認知症の検査をする方法は、CT検査やMRI検査など脳の画像を調べるものや、記憶力や注意力を測るテストなどさまざまなタイプがあります。
しかし、その多くが費用が高かったり時間がかかるなど、検査を受ける人やその家族の負担が大きいのが課題。そのため、簡易的に認知症をチェックできる方法の開発が進められています。
そこで、今回、花王が発見したのは「認知機能の低下と歩行速度の変化」の関係性。認知機能が低下している人は、午後の歩行速度が低下する傾向があることがわかりました。
つまり、歩行状態を確認することで簡易的に認知症をチェックできる可能性があるとのことです。
洗剤や衛生用品などの製造をしている花王が、「認知機能の低下」と「1日の中での歩行速度の変化」に関係があることを発見したことを明らかにしました。
これは、今月2日~4日にかけておこなわれた日本老年医学会学術集会で発表した研究によるものです。
この研究では、要介護状態ではない60~91歳の約1500人の歩行速度を1日10時間以上、7日間にわたって計測。歩行速度と認知機能テストの結果を比較しました。
その結果、認知機能が低下している人は、12時以降の歩行速度が低下していることがわかりました。

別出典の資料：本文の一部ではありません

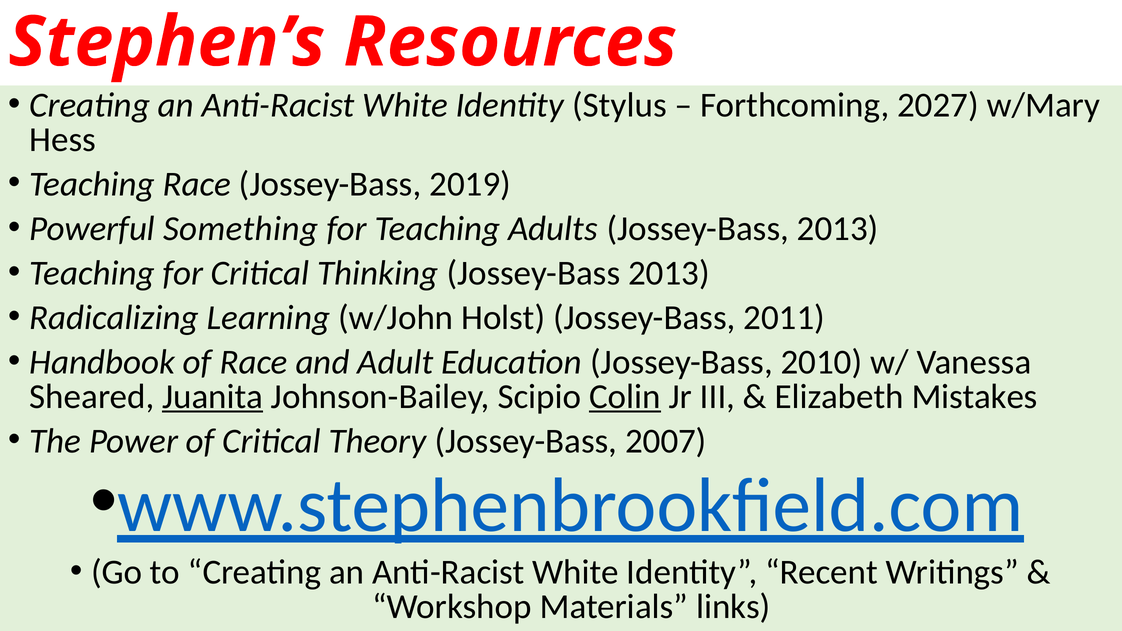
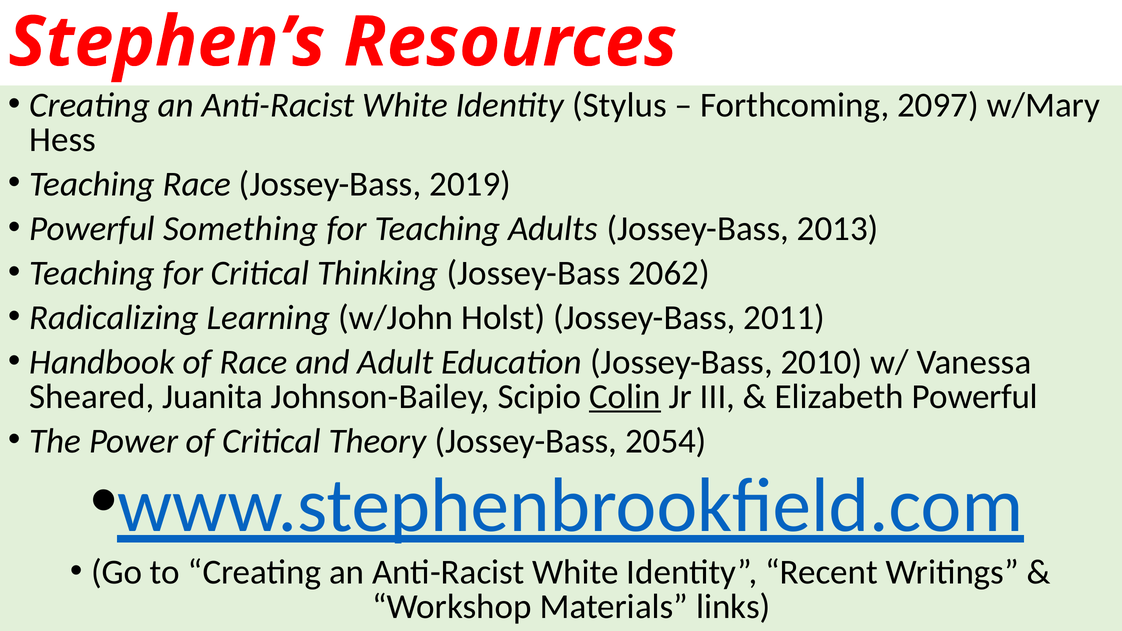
2027: 2027 -> 2097
Thinking Jossey-Bass 2013: 2013 -> 2062
Juanita underline: present -> none
Elizabeth Mistakes: Mistakes -> Powerful
2007: 2007 -> 2054
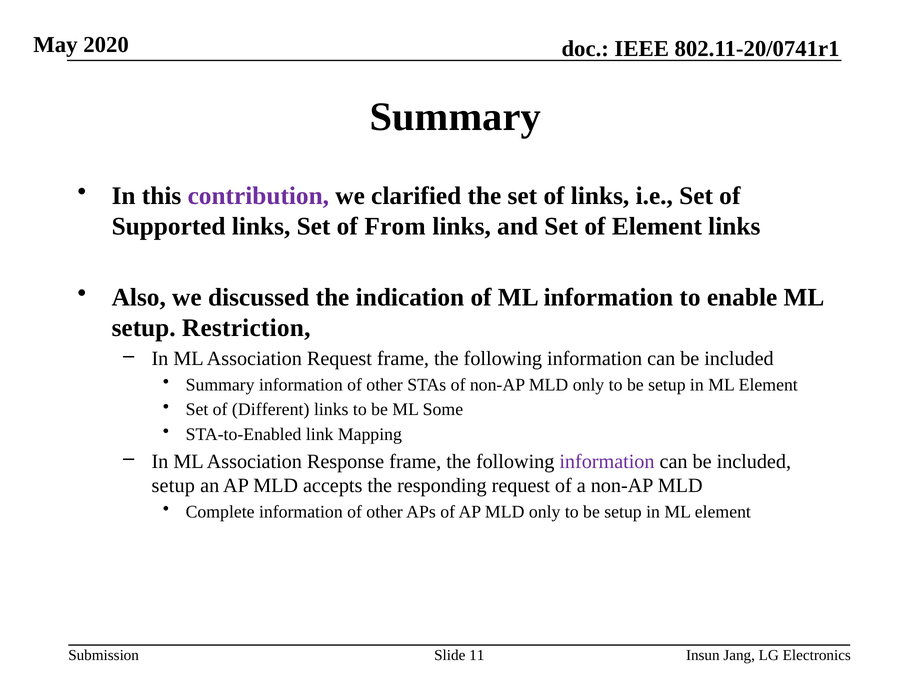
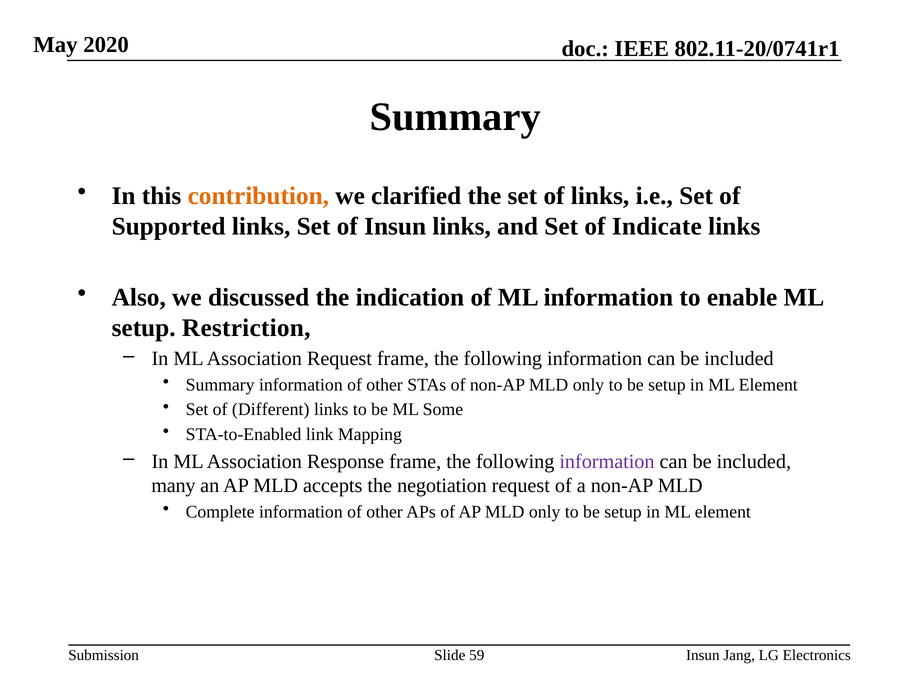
contribution colour: purple -> orange
of From: From -> Insun
of Element: Element -> Indicate
setup at (173, 486): setup -> many
responding: responding -> negotiation
11: 11 -> 59
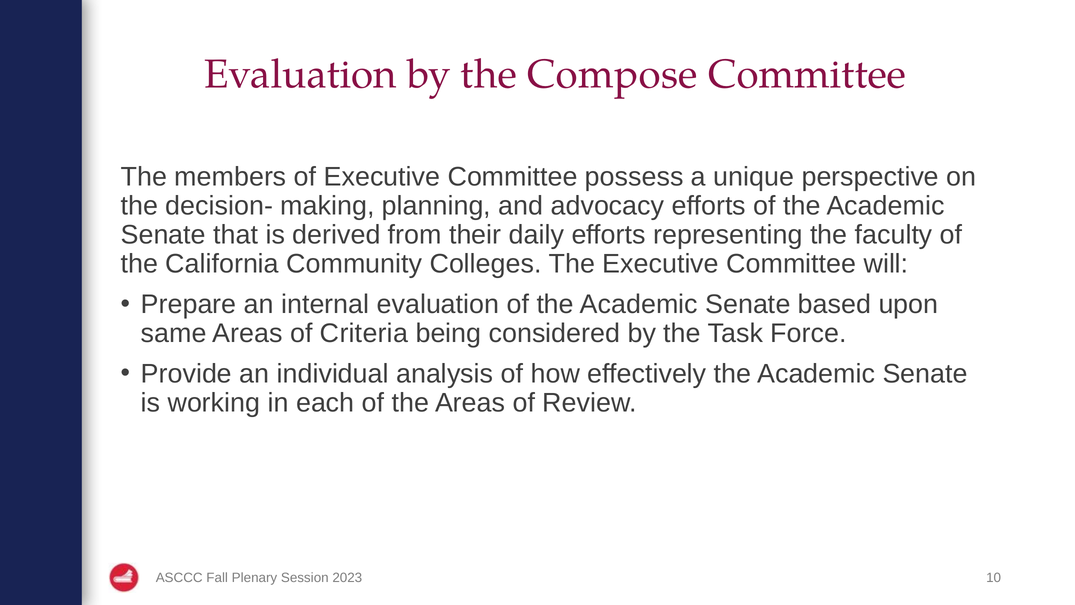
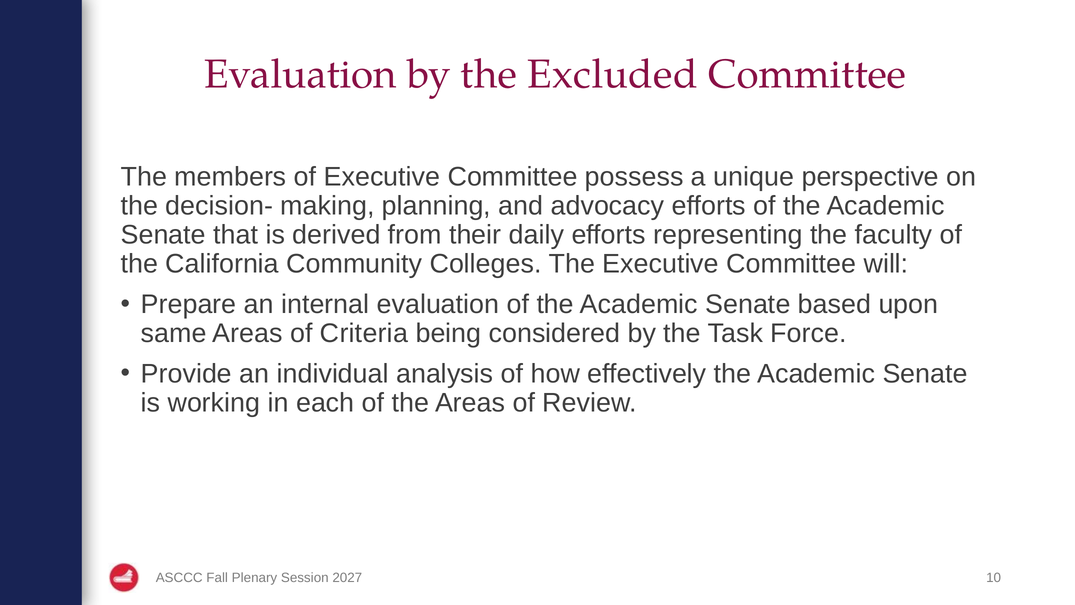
Compose: Compose -> Excluded
2023: 2023 -> 2027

さらに同社は、高齢者に多い小股でゆっくりとした不規則な歩行を「加齢歩数」として計測。それによって、歩行の安定性の変化をチェックできる可能性があると考えて、幅広い年代を対象に検証をおこないました。
その結果、加齢歩数はすべての年代の歩行のなかであらわれるものの、年齢を重ねるごとにその割合が増えることがわかったそうです。
こうしたことから、普段の歩行状態を計測することで認知症の簡易的なチェックや、歩行の安定性のチェックができる可能性があります。
認知症の検査は、費用や時間などの負担が大きいことに加えて、心理的なハードルがあることも課題のひとつです。
というのも、「認知症の検査をする」と聞くと、検査を受ける人は自然と身構えてしまうため。なかには、検査を受けるのを拒否することもあるかもしれません。
そこで今回の研究のように、普段の歩行状態を確認するだけで認知症のチェックができるのであれば負担が少なくて済みそうです。
特に、検査を拒否しそうなケースでは、散歩に連れ出すついでに歩行状態を測定できるようになると、気軽に認知症チェックができて助かりますね。